▶ [DOCUMENT EXCERPT]:
______
India’s UAV Dream Shattered! DRDO’s ‘Indigenous’ TAPAS Drone Plagued By Poor Design & Bad Decisions – OPED

The TAPAS (Made in India Drone) had to go! Thankfully, it has gone! The mission mode project will reportedly not be funded by the Indian MoD anymore. The decision to defund the project was objective and based on logic for the following reasons: 

  1. Performance shortfalls were substantial. The gaps were too wide and beyond redemption.

  2. The airframe configuration chosen for the drone severely limited DRDO’s ability to address the performance shortfalls.

  3. The lack of a suitable turboprop powerplant put the DRDO at a dead end.

Flawed Design

Most successful military UAVs use a single-engine, twin-boom design (SETB) with a turboprop engine featuring a pusher propeller fitted aft of the fuselage.

Examples of SETB design UAVs include the Israeli Searcher and Heron drones, both of which are in service in the Indian armed forces, Turkey’s Bayraktar TB2 and India’s Rustom-1, now renamed Archer,

A twin-boom design increases overall aerodynamic efficiency and reduces drag. The wider fuselage facilitates fitting sensors and generates body lift, allowing for a shorter wingspan.

The design provides a clean and stable platform with a longer range, higher fuel efficiency, and better maneuverability. The UAV is structurally stronger. In case of an engine failure, the SETB design facilitates a longer-range glide.

The SETB design keeps the power plant as far away from the payload and sensors to minimise thermal and vibration interference.

The other advantages of the SETB design include

  1. It facilitates modular construction, simplifying assembly, maintenance, and potential upgrades.

  2. Easy engine accessibility makes maintenance and repairs quicker and more cost-effective

  3. Avoids weight and fuel efficiency penalties accruing from the use of two engines

  4. Fewer components compared to twin-engine designs translate to lower weight, simpler systems, and potentially higher reliability

Other Conventional Design Twin Engine UAVs

Wing mounted engines, that too diesel engines, make little sense. Diesel engines are known to cause more noise and vibration.

UAVs that don’t use a twin boom fuselage layout, such as the US Predator and the Russian Orion, still opt for aft-mounted turboprop engines with pusher propellers. They are quieter and more efficient.

Diesel Engine Powered / Conventional Fuselage UAVs Do Exist

UAVs powered by two wing-mounted diesel engines do exist. But a twin-engine configuration is more suited to a heavy UAV.

The Russian Altius is an example of a UAV powered by two wing-mounted diesel engines, like the TAPAS. However, the Altius is a 6t-7t combat drone with a 28.5m wingspan, designed to carry a 2t payload. In contrast, TAPAS was conceived as a 2t UAV.
______
▶ [ASSIGNMENT A]: From the TAPAS drone op-ed, reproduce the passage starting with "The design provides" and going on through "a longer-range glide.".
▶ [ASSIGNMENT B]: According to the TAPAS drone op-ed, why does the Russian Altius not justify the TAPAS's use of two wing-mounted diesel engines? Answer in one to three sentences.
▶ [ASSIGNMENT C]: Continue the TAPAS drone op-ed from the point where it stops.
______
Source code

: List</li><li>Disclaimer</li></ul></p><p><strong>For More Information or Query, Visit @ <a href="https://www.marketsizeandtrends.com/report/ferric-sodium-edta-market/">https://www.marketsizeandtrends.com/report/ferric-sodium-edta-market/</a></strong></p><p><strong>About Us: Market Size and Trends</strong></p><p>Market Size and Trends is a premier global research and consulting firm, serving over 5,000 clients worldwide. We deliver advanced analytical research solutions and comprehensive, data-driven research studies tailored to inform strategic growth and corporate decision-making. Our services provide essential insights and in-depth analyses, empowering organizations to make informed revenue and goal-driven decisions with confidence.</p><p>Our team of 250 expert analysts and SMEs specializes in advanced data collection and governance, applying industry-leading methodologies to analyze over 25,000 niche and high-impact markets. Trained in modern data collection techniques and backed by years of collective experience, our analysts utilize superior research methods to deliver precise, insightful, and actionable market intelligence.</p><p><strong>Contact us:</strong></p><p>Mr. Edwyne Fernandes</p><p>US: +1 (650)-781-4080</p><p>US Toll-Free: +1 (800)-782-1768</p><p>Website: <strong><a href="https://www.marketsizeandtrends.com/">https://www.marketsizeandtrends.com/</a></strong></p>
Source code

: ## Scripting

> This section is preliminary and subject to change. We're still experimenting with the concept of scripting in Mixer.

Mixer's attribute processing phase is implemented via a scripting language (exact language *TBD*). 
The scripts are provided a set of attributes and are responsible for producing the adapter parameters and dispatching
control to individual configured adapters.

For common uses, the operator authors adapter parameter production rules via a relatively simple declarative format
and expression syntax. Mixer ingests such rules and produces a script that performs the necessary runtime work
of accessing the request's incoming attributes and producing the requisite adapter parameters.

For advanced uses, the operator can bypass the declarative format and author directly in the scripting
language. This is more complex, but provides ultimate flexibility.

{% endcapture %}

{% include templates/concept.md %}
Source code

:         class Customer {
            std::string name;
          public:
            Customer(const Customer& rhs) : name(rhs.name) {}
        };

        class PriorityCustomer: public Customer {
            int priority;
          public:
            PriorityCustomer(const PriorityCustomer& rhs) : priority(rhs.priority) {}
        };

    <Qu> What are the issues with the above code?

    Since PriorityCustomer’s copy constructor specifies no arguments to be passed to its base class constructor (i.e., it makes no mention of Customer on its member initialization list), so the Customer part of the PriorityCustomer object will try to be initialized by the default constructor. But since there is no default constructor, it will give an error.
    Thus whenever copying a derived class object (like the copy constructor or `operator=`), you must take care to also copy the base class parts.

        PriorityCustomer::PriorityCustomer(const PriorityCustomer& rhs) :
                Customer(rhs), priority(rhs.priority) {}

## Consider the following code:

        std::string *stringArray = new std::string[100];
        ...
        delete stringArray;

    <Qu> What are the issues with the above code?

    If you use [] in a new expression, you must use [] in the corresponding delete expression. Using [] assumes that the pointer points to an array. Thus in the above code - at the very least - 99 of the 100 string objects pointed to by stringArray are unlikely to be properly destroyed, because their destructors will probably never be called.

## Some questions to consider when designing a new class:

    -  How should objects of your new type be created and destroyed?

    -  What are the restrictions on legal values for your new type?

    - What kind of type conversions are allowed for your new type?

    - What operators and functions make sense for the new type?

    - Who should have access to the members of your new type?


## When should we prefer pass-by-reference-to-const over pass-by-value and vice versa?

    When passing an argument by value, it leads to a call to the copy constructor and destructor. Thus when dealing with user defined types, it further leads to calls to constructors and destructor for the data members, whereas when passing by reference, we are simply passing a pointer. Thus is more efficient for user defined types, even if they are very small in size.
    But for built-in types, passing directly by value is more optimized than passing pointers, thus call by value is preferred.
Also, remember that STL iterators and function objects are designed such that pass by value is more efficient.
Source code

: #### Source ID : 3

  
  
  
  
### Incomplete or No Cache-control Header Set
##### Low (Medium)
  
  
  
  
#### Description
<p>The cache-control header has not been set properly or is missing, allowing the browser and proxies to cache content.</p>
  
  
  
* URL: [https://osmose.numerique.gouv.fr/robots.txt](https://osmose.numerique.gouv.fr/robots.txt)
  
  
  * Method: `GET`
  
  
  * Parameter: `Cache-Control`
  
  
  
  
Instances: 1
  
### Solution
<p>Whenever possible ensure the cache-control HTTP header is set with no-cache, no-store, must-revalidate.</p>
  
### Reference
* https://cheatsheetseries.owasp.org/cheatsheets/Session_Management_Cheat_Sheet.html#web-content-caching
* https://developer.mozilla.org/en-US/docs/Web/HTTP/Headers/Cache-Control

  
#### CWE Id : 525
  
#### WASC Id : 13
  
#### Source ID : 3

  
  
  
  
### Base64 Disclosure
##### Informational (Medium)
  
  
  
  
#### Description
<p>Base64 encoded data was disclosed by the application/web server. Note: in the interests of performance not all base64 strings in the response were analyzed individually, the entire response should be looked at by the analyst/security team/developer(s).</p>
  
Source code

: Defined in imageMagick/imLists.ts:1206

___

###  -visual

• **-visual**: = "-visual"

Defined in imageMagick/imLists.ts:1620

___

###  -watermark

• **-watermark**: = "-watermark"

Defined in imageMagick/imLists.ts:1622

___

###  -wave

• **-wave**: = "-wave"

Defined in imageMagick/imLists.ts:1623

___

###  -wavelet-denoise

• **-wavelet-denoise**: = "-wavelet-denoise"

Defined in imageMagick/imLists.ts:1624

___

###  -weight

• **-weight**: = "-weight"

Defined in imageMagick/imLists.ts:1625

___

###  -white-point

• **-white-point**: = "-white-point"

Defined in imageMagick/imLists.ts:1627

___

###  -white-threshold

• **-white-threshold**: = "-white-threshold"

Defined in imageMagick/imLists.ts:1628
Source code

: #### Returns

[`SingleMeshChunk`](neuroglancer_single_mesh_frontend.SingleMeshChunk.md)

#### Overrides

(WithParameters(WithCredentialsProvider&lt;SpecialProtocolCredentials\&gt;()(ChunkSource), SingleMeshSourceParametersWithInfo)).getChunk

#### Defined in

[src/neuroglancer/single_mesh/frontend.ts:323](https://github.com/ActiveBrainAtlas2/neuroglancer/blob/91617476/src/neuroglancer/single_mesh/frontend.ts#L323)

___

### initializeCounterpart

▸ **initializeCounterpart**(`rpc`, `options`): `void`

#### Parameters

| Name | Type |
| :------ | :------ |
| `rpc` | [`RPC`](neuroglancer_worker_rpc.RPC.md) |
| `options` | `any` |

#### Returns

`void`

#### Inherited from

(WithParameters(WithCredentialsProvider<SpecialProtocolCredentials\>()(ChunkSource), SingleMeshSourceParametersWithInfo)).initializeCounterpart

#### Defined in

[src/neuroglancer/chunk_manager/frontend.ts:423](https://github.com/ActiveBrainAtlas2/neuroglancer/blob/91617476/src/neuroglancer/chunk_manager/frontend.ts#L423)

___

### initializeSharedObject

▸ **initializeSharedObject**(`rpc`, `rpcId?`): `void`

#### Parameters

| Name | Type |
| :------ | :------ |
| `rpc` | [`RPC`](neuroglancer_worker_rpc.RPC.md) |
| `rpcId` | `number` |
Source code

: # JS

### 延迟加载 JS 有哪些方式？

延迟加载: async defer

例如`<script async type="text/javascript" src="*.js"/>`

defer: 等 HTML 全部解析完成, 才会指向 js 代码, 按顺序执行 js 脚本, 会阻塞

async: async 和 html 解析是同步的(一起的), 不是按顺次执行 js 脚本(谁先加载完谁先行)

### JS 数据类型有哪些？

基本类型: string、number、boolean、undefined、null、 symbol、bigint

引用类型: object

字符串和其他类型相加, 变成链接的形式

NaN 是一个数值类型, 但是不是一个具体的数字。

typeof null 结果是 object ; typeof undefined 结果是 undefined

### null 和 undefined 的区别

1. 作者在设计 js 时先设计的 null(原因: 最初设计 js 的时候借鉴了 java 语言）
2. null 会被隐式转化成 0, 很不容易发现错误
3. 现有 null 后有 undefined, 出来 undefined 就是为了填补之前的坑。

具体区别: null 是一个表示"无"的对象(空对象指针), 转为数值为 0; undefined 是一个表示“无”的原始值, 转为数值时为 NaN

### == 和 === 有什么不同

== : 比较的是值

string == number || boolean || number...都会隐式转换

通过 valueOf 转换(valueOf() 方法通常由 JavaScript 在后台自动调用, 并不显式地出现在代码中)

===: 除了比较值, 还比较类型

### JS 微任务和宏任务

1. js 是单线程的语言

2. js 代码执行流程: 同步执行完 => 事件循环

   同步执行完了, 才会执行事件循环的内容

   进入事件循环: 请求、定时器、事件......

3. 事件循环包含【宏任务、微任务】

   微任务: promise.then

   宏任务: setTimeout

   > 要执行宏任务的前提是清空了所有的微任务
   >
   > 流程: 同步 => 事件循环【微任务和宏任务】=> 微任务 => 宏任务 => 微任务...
______
▶ [ANSWER BOX A]:
The design provides a clean and stable platform with a longer range, higher fuel efficiency, and better maneuverability. The UAV is structurally stronger. In case of an engine failure, the SETB design facilitates a longer-range glide.

▶ [ANSWER BOX B]: The op-ed says a twin-engine configuration is better suited to a heavy UAV. The Altius is a 6t–7t combat drone with a 28.5m wingspan, built to carry a 2t payload. TAPAS was conceived as only a 2t UAV.

▶ [ANSWER BOX C]:
The conventional fuselage configuration is better suited to heavier drones or unmanned transport aircraft. It’s reported that the Altius will also be ultimately powered by a turboprop derivative of the Russian VK-800S fifth-generation turboshaft engine.

Interestingly, the Altius has been long under development and is yet not known to be operational. A recent report indicated that its projected payload has been reduced to 1 t, suggesting weight spiral issues similar to the TAPAS.

Turkey’s Bayraktar Akıncı is a rare example of a successful conventional fuselage twin-engine UAV. Once again, it is a bigger aircraft with a maximum take-off weight (MTOW) of 5.5+ tons and a payload of over 1,350 kg. However, the Akıncı is powered by two turboprop engines, of either 450 hp or 750 hp.

TAPAS Weight Spiral

During development, the Tapas project was severely impacted by a weight spiral that resulted in the AUW (All Up Weight) of the aircraft going up from the planned 1800 kg to 2800 kg.

One of the reasons for the weight spiral was reportedly the switch from composite to metal tank as a result of frequent fuel leaks.

The weight spiral mandated the following measures to cope with it.

  1. Use of higher power engine

  2. Re-design of Engine Interface Module & Nacelle

  3. Local reinforcement/stiffening of the span of the wing

  4. Re-sized VT (Vertical tail to make the rudder more effective)

  5. Aerodynamic re-design (Twin Element Airfoil) for meeting QR

  6. Increased takeoff & landing distance

  7. Increase in minimum loiter velocity

  8. Reduced endurance

  9. Reduced ceiling

  10. Wing twist to mitigate the tip stall at a higher roll rate during approach for landing

ADE’s desperate measures to mitigate the weight spiral included

  1. Integrating avionics package in a single LRU (70-80 kg weight reduction)

  2. Airframe weight optimization (180-kg reduction) by using lighter material.

  3. Reducing the safety factor from 1.5 (the standard for manned aircraft) to 1.25 in a gradual manner.

At best, DRDO aimed to reduce the weight by 280 kg!

TAPAS-BH-201 Indian Drone
TAPAS-BH-201 Indian Drone

Questionable Decisions

At Aero India 2017,. DRDO displayed a diesel engine-powered Tapas. But at Aero India 2019, DRDO, for the first time, displayed the Tapas MALE drone powered by NPO-Saturn 36MT turboprop engines delivering a thrust of around 73.55 kW (~100 hp) each.

However, it also displayed a scale model of the Tapas with a diesel engine. A DRDO official contended that the final power plant is yet to be finalized!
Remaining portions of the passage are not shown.